The report suggested problems with local-government audit would escalate further and the Treasury’s proposed workarounds could have “negative consequences” for the quality of the data contained in the WGA.
In her letter to PAC chair Hillier, dated 4 October but published yesterday, Little acknowledged problems being faced by the 355 councils in England and Wales.
She said "a specific issue with evidencing reported balances in respect of local roads infrastructure" was preventing a number of local authorities from completing their 2020-21 accounts audits.
“We will be revisiting our planning assumptions in light of the data submission landscape over October and after further discussions with the NAO to make sure the updated timetable is realistic,” she said.
Little, who has been promoted to second permanent secretary since writing the letter, said she expected the publication dates for both WGA 2020-21 and WGA 2021-22 to be later than the ones set out earlier, but said the Treasury would “look to continue to make year-on-year progress” to get back on track.
MPs have long stressed the importance of producing WGA data as soon as possible after the financial year it relates to.
In 2018, James Bowler – then the Treasury's director general for public spending and now its perm sec – set out plans for WGA data to be published within 12 months of the financial year it covered.
While that target was missed by just under four months for the 2018-19 data, the following year's accounts were not published until 26 months after the financial year in question.

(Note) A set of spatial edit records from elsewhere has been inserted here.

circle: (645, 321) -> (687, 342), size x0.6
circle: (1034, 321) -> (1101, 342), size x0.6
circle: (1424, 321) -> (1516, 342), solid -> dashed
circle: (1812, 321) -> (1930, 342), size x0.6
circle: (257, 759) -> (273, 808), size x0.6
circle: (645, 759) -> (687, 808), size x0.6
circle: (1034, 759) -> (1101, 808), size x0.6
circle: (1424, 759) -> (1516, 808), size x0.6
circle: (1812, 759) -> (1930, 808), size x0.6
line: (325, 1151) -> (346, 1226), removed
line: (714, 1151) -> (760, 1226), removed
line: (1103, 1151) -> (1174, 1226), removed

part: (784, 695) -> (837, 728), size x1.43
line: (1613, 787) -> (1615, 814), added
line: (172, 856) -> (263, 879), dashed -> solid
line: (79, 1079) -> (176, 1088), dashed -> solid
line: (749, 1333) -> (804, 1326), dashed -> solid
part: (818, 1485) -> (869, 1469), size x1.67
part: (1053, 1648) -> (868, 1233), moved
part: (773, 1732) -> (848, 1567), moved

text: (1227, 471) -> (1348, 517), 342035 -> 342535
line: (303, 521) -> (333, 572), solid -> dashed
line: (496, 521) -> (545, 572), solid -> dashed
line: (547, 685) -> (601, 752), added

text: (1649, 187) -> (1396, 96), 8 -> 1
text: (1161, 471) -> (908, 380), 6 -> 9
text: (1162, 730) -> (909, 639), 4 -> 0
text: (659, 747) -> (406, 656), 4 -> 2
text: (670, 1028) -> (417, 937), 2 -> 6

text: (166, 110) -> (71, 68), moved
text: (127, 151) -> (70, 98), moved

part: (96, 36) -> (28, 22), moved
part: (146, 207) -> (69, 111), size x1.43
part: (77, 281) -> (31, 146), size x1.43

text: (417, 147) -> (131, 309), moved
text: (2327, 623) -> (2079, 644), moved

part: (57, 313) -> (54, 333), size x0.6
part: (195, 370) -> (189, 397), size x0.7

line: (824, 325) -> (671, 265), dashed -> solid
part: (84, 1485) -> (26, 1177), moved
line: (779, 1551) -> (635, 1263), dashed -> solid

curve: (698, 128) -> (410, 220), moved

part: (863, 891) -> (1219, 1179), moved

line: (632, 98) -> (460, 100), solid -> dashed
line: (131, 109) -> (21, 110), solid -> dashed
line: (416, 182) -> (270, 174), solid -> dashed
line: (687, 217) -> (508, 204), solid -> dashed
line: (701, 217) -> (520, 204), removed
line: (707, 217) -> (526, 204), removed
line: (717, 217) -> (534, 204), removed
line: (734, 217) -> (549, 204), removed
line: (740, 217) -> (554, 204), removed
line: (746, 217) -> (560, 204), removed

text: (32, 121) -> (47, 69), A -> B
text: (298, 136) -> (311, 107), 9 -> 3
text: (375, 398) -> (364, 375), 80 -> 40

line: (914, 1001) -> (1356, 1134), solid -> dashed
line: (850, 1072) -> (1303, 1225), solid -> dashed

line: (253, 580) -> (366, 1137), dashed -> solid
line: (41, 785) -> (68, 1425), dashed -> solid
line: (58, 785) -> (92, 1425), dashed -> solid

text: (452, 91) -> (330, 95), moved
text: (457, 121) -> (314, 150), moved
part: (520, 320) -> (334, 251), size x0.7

Publishing WGA 2020-21 by next March would have represented a two-month improvement on that timeframe, and the November deadline for WGA 2021-22 would have removed a further four months – bringing publication down to 20 months after the financial year in question.
That would have been the same gap as the first WGA, which related to 2009-10 but was not published until November 2011.
Last week, PAC members cautioned that delays reduce the value and transparency of information in the WGA to the public and to decision makers in government, and reduce the certainty of any consequent insights, conclusions, or decisions.
“We still desperately need to see the big picture as the government balances one massive intervention after another – from the pandemic response to the interrelated energy, climate, and cost-of-living crises we face now and into the future,” Hillier said.
“The public also deserves a clear and transparent record of the full costs and liabilities that generations of current and future taxpayers have been committed to.”